With a sigh he dropped to his knees and began a piling up of the famous poets, preparatory to transplanting them to their proper sphere. To find Henry W. Longfellow sandwiched between “The Boy Castaways of Snake Island” and “Umbasi, the Zulu Chief,” was an outrage that called for instant reparation. He wished now that he had stopped to make a few general inquiries before coming to the stock-room. Knowing that Mr. Rexford was seldom in the department before nine o’clock, he had lingered on the selling floor after receiving his orders from the assistant buyer only long enough to greet a few of the salespeople and to speak to Miss Welch.

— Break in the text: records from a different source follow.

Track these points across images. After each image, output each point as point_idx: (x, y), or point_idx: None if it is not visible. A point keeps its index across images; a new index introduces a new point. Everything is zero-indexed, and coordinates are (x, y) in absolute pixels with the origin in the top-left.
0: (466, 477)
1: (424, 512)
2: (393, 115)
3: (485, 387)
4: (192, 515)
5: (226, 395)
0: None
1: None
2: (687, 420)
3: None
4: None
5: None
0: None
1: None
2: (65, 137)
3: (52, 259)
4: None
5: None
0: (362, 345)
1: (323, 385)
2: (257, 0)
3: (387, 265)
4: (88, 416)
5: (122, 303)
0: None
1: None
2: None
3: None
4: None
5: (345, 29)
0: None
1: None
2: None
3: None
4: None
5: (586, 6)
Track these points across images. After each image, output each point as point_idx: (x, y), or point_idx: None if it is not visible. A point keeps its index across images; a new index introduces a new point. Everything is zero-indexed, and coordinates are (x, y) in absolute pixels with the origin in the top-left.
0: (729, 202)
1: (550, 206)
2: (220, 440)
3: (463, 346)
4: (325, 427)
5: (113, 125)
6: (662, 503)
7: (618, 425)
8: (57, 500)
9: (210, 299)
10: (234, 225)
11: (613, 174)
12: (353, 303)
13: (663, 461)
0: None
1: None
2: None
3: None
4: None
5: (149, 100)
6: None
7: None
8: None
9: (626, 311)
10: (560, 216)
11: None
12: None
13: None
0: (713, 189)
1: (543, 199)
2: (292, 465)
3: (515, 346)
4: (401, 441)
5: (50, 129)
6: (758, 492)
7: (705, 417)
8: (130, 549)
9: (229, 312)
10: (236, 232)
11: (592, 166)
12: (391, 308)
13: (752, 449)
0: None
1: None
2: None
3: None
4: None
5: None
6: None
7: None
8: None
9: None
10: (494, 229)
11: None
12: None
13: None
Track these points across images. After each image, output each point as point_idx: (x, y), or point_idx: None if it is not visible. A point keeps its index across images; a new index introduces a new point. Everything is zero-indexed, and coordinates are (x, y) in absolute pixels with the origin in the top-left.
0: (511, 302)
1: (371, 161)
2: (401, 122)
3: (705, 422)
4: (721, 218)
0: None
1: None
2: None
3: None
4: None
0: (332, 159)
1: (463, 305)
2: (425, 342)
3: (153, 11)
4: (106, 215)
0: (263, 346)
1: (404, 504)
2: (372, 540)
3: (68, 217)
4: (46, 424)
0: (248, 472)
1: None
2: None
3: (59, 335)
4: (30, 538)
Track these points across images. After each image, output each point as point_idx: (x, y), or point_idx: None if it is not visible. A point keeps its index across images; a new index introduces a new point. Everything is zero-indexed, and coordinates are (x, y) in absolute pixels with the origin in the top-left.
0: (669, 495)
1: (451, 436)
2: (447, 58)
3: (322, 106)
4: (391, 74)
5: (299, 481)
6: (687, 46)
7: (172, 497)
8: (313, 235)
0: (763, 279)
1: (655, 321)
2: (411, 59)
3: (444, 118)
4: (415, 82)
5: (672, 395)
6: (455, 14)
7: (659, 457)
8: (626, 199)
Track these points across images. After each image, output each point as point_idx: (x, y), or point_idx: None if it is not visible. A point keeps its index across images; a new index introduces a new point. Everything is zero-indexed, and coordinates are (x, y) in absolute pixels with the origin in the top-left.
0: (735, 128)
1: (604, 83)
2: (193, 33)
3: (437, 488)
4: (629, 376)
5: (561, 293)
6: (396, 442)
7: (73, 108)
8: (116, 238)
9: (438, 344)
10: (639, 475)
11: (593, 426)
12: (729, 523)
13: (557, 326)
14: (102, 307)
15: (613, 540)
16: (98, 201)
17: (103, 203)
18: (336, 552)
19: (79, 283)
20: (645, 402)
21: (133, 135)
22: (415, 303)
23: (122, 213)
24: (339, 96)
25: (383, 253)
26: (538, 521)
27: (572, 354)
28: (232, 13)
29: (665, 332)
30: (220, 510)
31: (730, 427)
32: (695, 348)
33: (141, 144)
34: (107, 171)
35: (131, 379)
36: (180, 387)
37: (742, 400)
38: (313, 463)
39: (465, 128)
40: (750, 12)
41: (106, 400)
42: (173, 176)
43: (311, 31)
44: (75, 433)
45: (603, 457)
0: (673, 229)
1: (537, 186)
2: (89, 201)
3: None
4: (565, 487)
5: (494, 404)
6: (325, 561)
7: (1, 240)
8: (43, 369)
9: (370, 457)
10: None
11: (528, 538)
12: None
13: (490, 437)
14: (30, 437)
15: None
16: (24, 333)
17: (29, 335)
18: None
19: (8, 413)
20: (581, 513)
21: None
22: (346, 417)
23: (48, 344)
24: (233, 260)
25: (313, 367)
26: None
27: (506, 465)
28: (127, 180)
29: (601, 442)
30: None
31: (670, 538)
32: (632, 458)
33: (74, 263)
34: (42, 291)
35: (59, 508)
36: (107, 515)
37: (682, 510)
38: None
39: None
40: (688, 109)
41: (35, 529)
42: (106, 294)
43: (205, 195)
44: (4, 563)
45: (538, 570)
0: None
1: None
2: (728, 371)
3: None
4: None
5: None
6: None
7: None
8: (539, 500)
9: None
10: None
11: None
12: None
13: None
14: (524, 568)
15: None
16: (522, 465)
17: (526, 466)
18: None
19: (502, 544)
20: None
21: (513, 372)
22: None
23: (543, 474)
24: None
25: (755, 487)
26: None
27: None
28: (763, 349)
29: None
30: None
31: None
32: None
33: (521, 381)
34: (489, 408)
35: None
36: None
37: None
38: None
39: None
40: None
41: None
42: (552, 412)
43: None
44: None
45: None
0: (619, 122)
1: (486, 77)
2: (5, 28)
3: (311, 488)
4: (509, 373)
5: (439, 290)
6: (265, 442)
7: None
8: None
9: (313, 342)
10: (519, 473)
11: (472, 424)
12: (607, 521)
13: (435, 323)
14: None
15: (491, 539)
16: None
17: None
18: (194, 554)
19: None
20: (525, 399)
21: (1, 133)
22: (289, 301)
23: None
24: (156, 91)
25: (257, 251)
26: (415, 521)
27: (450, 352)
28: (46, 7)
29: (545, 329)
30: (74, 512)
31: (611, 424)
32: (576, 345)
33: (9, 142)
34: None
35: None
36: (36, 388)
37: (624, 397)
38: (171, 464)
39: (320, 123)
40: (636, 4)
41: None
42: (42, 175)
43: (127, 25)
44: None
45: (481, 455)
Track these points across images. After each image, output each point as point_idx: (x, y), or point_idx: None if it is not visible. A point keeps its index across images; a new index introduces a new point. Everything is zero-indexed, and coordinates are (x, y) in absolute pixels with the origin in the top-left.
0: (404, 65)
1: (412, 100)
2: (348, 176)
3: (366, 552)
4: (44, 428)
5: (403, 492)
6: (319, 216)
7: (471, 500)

A repeated whacking and banging of books at the lower end of the stock-room conveyed to Harry the fact that the unwilling laborer had decided to work. The precise value of his noisy effort was yet to be determined. Harry was not optimistic regarding the final result. From what he had already discovered it was likely to be a thorough jumble. But where was Mr. Atkins, who had charge of the incoming shipments of books and who attended to the marking of their prices? It was not in the least like him to allow a stock boy to thus neglect the surplus stock. Harry now remembered that he had not seen the man about as he passed through the receiving room.

“I hate to go and tell tales the minute I come back to the store,” was his reflection as he energetically delved and straightened the untidy bins. “Perhaps they’ve kept this fellow so busy he hasn’t had time to set things straight. But just the same he was asleep. I know he was. If he’s going to be so lazy, I’ll work hard and keep the stock looking nice anyway. That is, unless he loafs all the time. I’m going to find out who he is and all about him. Mother says it doesn’t need to make much difference to one what other people do or don’t do. It’s what one does or doesn’t do oneself. I’m going to do my work just as if I were the only stock boy here. If this boy isn’t playing fair with Martin Brothers, somebody will be sure to find it out and without my saying a word about it to anyone.”